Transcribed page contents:
□ □ □ □
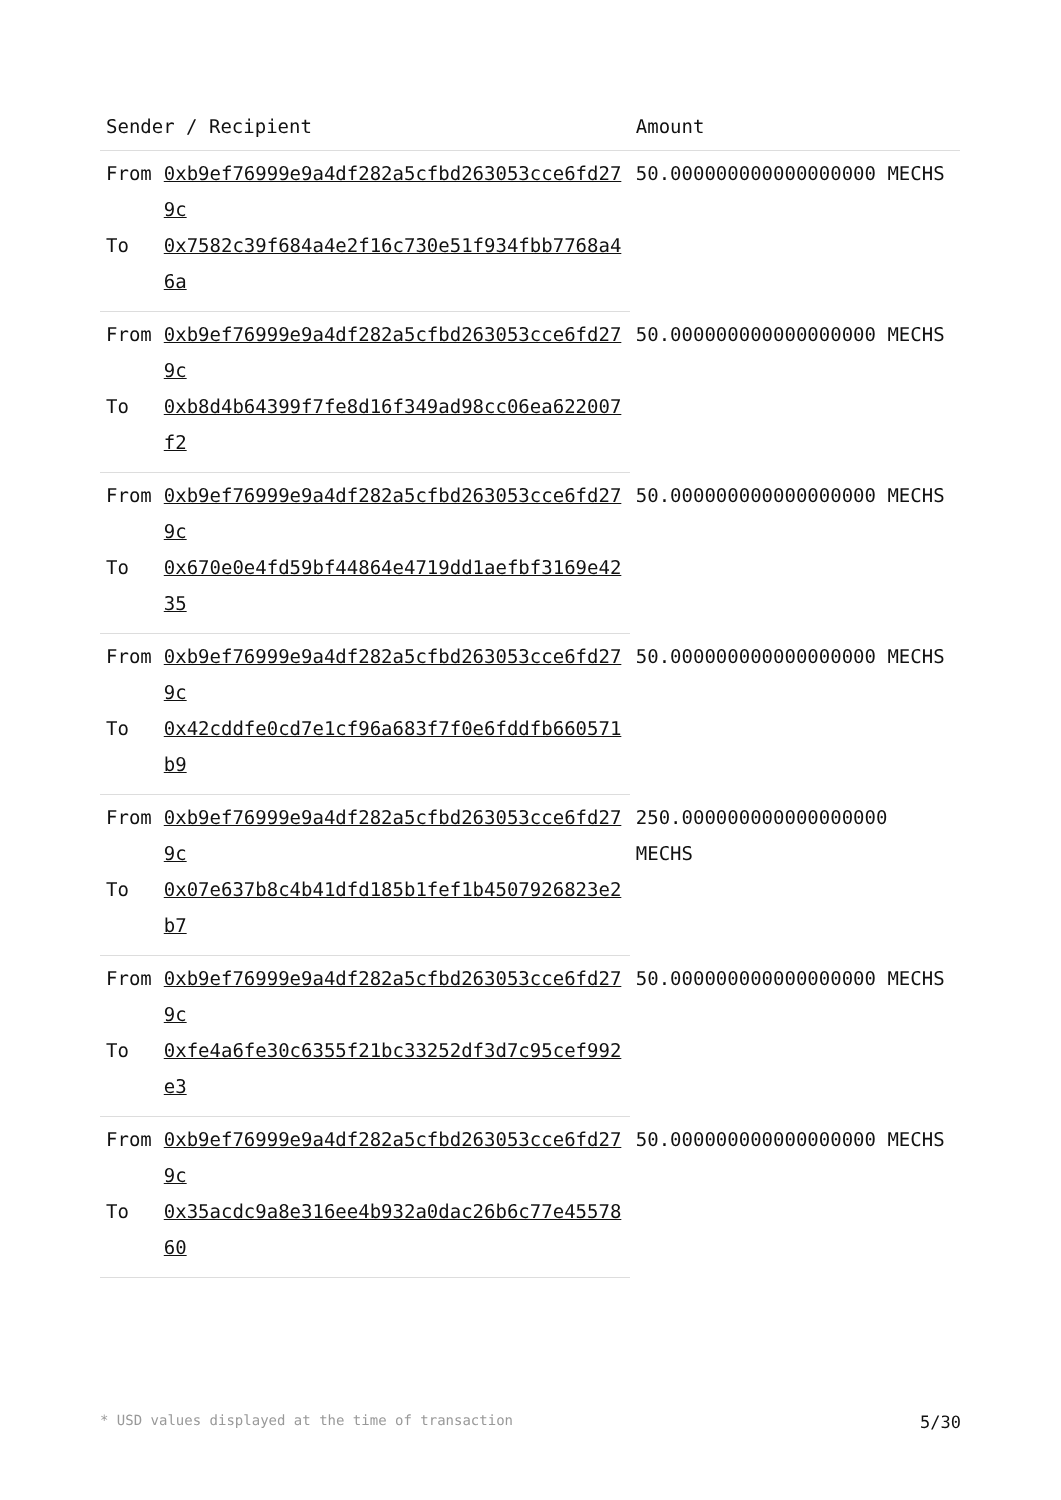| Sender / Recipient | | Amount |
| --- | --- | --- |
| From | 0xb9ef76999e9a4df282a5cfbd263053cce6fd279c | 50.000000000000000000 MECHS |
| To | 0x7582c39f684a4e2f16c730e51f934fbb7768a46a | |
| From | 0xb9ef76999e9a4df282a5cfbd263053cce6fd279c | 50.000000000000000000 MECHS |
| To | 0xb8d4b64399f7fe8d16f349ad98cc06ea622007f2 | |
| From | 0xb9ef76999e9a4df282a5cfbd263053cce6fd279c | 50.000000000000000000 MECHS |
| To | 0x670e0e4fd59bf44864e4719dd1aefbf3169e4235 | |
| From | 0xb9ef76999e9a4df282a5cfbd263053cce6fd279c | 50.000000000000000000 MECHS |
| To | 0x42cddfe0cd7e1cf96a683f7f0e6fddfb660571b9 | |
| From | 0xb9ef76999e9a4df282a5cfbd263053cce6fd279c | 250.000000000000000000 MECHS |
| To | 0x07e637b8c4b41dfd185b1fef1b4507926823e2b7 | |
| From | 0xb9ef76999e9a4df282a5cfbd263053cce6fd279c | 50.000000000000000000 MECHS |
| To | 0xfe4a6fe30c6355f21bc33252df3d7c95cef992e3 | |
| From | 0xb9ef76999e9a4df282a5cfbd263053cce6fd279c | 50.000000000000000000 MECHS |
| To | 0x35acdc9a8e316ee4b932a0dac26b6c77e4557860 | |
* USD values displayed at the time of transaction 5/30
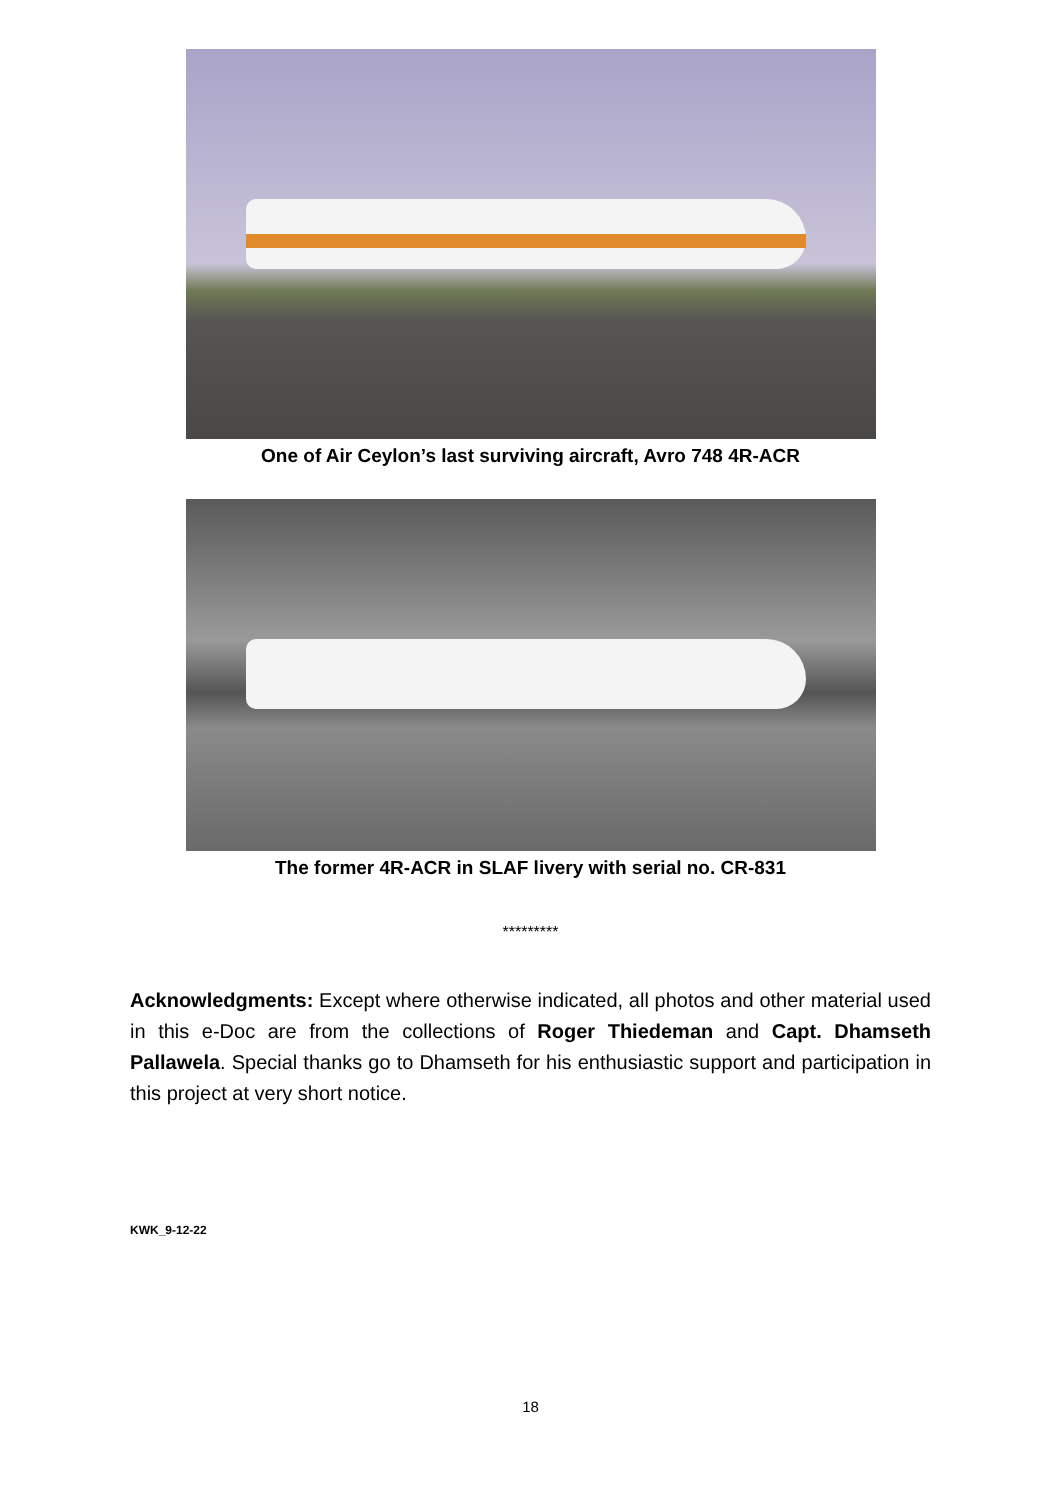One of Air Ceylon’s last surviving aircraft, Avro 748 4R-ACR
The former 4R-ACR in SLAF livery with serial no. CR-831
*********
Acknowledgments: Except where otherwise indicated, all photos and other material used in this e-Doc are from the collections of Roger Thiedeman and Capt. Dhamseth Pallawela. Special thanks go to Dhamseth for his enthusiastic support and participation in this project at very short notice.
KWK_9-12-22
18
□ □ □ □
What this task involves:
Omit the pictures. Transcribe every record exactly.

Answer box:
| Sender / Recipient | | Amount |
| --- | --- | --- |
| From | 0xb9ef76999e9a4df282a5cfbd263053cce6fd279c | 50.000000000000000000 MECHS |
| To | 0x7582c39f684a4e2f16c730e51f934fbb7768a46a | |
| From | 0xb9ef76999e9a4df282a5cfbd263053cce6fd279c | 50.000000000000000000 MECHS |
| To | 0xb8d4b64399f7fe8d16f349ad98cc06ea622007f2 | |
| From | 0xb9ef76999e9a4df282a5cfbd263053cce6fd279c | 50.000000000000000000 MECHS |
| To | 0x670e0e4fd59bf44864e4719dd1aefbf3169e4235 | |
| From | 0xb9ef76999e9a4df282a5cfbd263053cce6fd279c | 50.000000000000000000 MECHS |
| To | 0x42cddfe0cd7e1cf96a683f7f0e6fddfb660571b9 | |
| From | 0xb9ef76999e9a4df282a5cfbd263053cce6fd279c | 250.000000000000000000 MECHS |
| To | 0x07e637b8c4b41dfd185b1fef1b4507926823e2b7 | |
| From | 0xb9ef76999e9a4df282a5cfbd263053cce6fd279c | 50.000000000000000000 MECHS |
| To | 0xfe4a6fe30c6355f21bc33252df3d7c95cef992e3 | |
| From | 0xb9ef76999e9a4df282a5cfbd263053cce6fd279c | 50.000000000000000000 MECHS |
| To | 0x35acdc9a8e316ee4b932a0dac26b6c77e4557860 | |
* USD values displayed at the time of transaction 5/30
One of Air Ceylon’s last surviving aircraft, Avro 748 4R-ACR
The former 4R-ACR in SLAF livery with serial no. CR-831
*********
Acknowledgments: Except where otherwise indicated, all photos and other material used in this e-Doc are from the collections of Roger Thiedeman and Capt. Dhamseth Pallawela. Special thanks go to Dhamseth for his enthusiastic support and participation in this project at very short notice.
KWK_9-12-22
18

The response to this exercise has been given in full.